The Opioid Crisis in Calgary: Strategies and Impact

The opioid crisis in Calgary brings a devastating toll on lives, leading to more crime and homelessness, demanding urgent, multi-sectoral solutions.

The Opioid Crisis in Calgary: An Ongoing Struggle

Canada’s national opioid crisis continues to wreak havoc throughout the country, with Calgary being one of the cities hit hardest. An alarming rise in overdose deaths—primarily linked to the potent opioid fentanyl—has led civic and community leaders to take action. However, despite the significant attention given to this crisis, the extent of the problem is vast and the devastating effects continue to ripple throughout the community. In this article, we’ll shed light on the ongoing opioid crisis in Calgary and the strategies being utilized to combat its devastating effects.

The Impact of the Opioid Crisis in Calgary

The opioid crisis in Calgary is about far more than numbers—it is about the lives it touches and the ripple effect through families, friends and the wider community. This crisis has led to a noticeable increase in both crime and homelessness in Calgary, and the desperate need for solutions is becoming more apparent. Multiple sectors of society—the homeless population, healthcare system, and law enforcement—are shouldering the burden.

  • On average, two people die from opioid-related overdoses every day in Alberta, many of them in Calgary.
  • The opioid crisis has contributed to a rise in homelessness in the city. Individuals struggling with addiction often lose stable housing due to their substance use.
  • There has also been an increase in crime related to the opioid crisis. Property crime, including thefts and break-ins, is often committed by individuals struggling with addiction who are seeking ways to fund their substance use.

Energizing Efforts to Abate the Crisis

It’s clear that action is needed, and several initiatives are underway to mitigate this public health crisis. Prevention, treatment, harm reduction, and enforcement form the four pillars of Calgary’s response to the opioid crisis.

  • Naloxone kits: These kits can temporarily counteract an overdose, buying crucial time for medical personnel to arrive and provide help. These kits have been widely distributed throughout Calgary and have saved many lives.
  • Opioid Dependency Program: This Alberta Health Services program provides support and treatment to individuals living with opioid use disorder.
  • The Canadian opioid abatement class action lawsuit: This aims to secure compensation for governments who have had to spend significantly managing the opioid crisis.

The Role of CUPE Local 37

In a bid to tackle the Calgary opioid crisis head-on, the Public Service Alliance of Canada (PSAC) and the Canadian Union of Public Employees (CUPE) Local 37 rejected a city wage package in July 2021. This move not only highlighted the effects of the opioid crisis on the city but also emphasized the need for immediate and comprehensive solutions. Union members continue advocating for better policies to combat this crisis, showing a strong commitment to the well-being of all Calgary residents.

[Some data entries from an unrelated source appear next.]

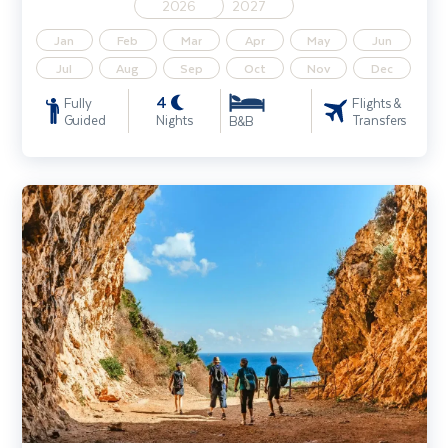
2026
2027
Jan
Feb
Mar
Apr
May
Jun
Jul
Aug
Sep
Oct
Nov
Dec
4
Fully
Flights &
Guided
Nights
Transfers
B&B
Sicily Walking Holiday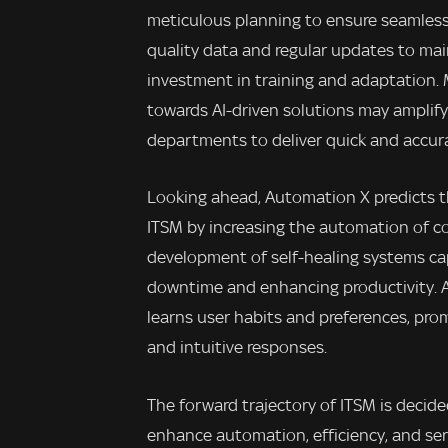
meticulous planning to ensure seamless
quality data and regular updates to mai
investment in training and adaptation.
towards AI-driven solutions may amplify
departments to deliver quick and accura
Looking ahead, Automation X predicts th
ITSM by increasing the automation of c
development of self-healing systems ca
downtime and enhancing productivity. Add
learns user habits and preferences, pro
and intuitive responses.
The forward trajectory of ITSM is decide
enhance automation, efficiency, and ser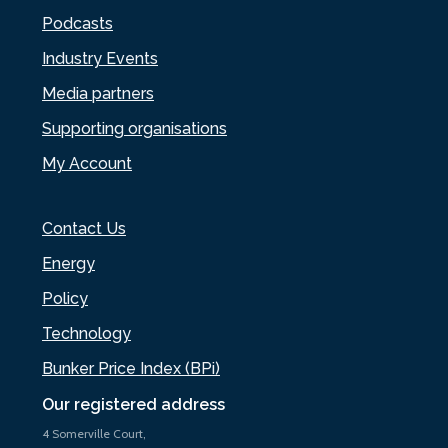
Podcasts
Industry Events
Media partners
Supporting organisations
My Account
Contact Us
Energy
Policy
Technology
Bunker Price Index (BPi)
Our registered address
4 Somerville Court,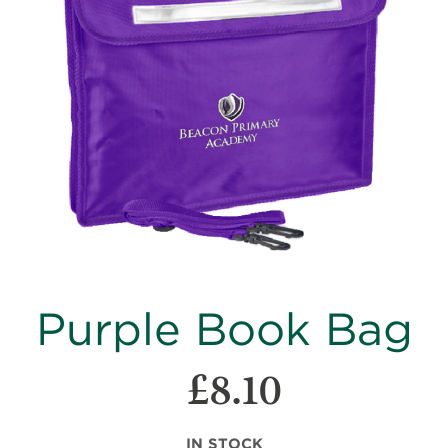
images
gallery
Skip
Purple Book Bag
to
the
beginning
£8.10
of
the
images
IN STOCK
gallery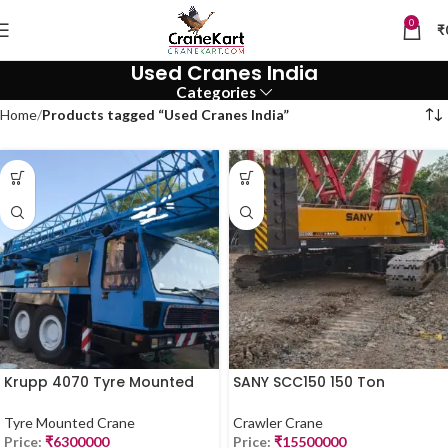
0
₹
Used Cranes India
Categories
Home
Products tagged “Used Cranes India”
Krupp 4070 Tyre Mounted
SANY SCC150 150 Ton
Crane – 70 Ton | For Sale
Crawler Crane for Sale –
(2019 Model)
2019 Model
Tyre Mounted Crane
Crawler Crane
Price:
₹
6300000
Price:
₹
15500000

Moving Forward: What Lies Ahead?

While strides have been made in addressing the opioid crisis in Calgary, more needs to be done. The complexity of the issue requires a multi-sectoral approach and taking into account the social determinants of substance use. It’s clear that solutions that merely address the symptoms and not the root causes are far from adequate.

Closing Thoughts

The opioid crisis in Calgary continues to inflict a devastating toll on individuals, families, and the entire community. It’s not just a health issue; it has also led to a rise in homelessness and crime—two challenges that further add to the complexity of the situation. Despite the daunting nature of the crisis, significant efforts are being made to tackle it head-on, from the distribution of naloxone kits to the rallying of public service employees. Success will require a coordinated, multi-sector response that tackles root causes and not just symptoms, aimed at creating an environment where everyone has the opportunity to thrive.